In my experience, the moment you get good at something, you realise you’re no good at it. Once you seize a whiff of ability, a bouquet of disillusionment arrives at your door. Understanding usually dwarfs aptitude. As a result, your appreciation of technique grows exponentially as you slowly begin to develop your own. For the jealous and possessive, to simply observe a developed talent in others can become a form of self-flagellation.
The masterstroke of Amadeus (1984) is to depict greatness from the subjective perspective of competence which, re-contextualised, becomes mediocrity. It’s based on a myth concerning the death of Wolfgang Amadeus Mozart. Alexander Pushkin, that most brilliant and untranslatable of Russian authors, composed it as ‘Mozart and Salieri’ in 1830. Inspired by Pushkin’s play, English dramatist Peter Shaffer wrote a theatrical monologue in 1979, which he turned into a screenplay for the film.
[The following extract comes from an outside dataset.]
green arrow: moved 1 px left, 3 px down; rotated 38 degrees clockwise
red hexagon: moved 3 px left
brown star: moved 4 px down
Directed by Milos Forman, Amadeus is one of the most powerful works of cinema about music, talent, jealousy, and faith.
After a failed suicide attempt, elderly ex-court-composer Antonio Salieri ends up in an asylum. A priest comes to offer him God’s forgiveness in exchange for a confession. From therein, the film uses a familiar flashback structure to tell the story. Born into a poor family with no musical roots, Salieri rises to the courts of Vienna where he meets Mozart, whose music is divine but whose behaviour is far from exemplary. He becomes Mozart’s biggest fan and greatest enemy, a duplicitous snake who cannot help but admire Mozart’s work, even as he plots his murder.
Salieri’s evolving idea of God frames the narrative. As a child, he prays to become a great composer. As an adult, he hears the voice of God in Mozart’s music and questions the Lord’s decision to choose ‘an obscene child to be His instrument’. As an old man, Salieri reacts with smug sarcasm to the priest’s rehearsed biblical platitudes. He’s learnt that not all men are equal in God’s eyes. In Pushkin’s play Salieri says, ‘There is no justice on the earth / But there is none above it’. What kind of God, after all, implants the desire for greatness in a man not destined for it? And what kind of God bestows greatness on a man so unworthy?
The film portrays Mozart as a graceless, flatulent buffoon who, incidentally, giggles like an absolute nutter. Salieri deems him ‘boastful, lustful, smutty, infantile’. Members of the court’s inner circle are startled by his arrogance. Genius and humility rarely go hand in hand, and why should they. Mozart’s immaturity is depicted here as the product of a childhood consumed by an intense musical education. His father was a strict disciplinarian and played a big role in developing the boy’s natural gifts. Ain’t it always the way.
Since his death, Mozart has become perhaps the most popular of all classical composers. His music arrives at perfection via the simplest of means. He wrote predominantly in major keys and his compositions most often delight in playful, joyful motifs. He’s not immensely polyphonic, but his talent for melody is beyond superlatives. Like many great artists, Mozart was impractical. Money slipped through his fingers, he acquired debts and died in poverty, his body dumped into a common grave the site of which was never found.
The real Salieri was rather accomplished (he taught Beethoven), but few could survive comparisons to Mozart. The film shows him struggling between his love for music and his pride. What offends him most is how easily Mozart finds heavenly inspiration. In his original review, Roger Ebert wrote, ‘few of us can identify with divine genius, but many of us probably have had dark moments of urgent self-contempt in the face of those whose effortless existence illustrates our own inadequacies’. For me, reading Ebert can inspire similar emotions.
I come from a family of Bolshoi Theatre Orchestra players. My grandfather used to say, ‘To be a great musician, you need to be a limited human being’. I think what he meant was that greatness in a technical area cannot be achieved without great sacrifice. Life is a substitution game: to fill your cup with a single ingredient means disposing of variety. It’s not always a conscious process. All great classical musicians have had to give up a large chunk of their childhoods to get where they are. Some have had to abandon interests, hobbies, relationships. It’s the same with any profession that requires discipline and dedication. As far as I’m concerned, a virtuoso performance in the arts is the highest achievement imaginable, but for now, I’d like to think that the ability to appreciate greatness is in itself a gift.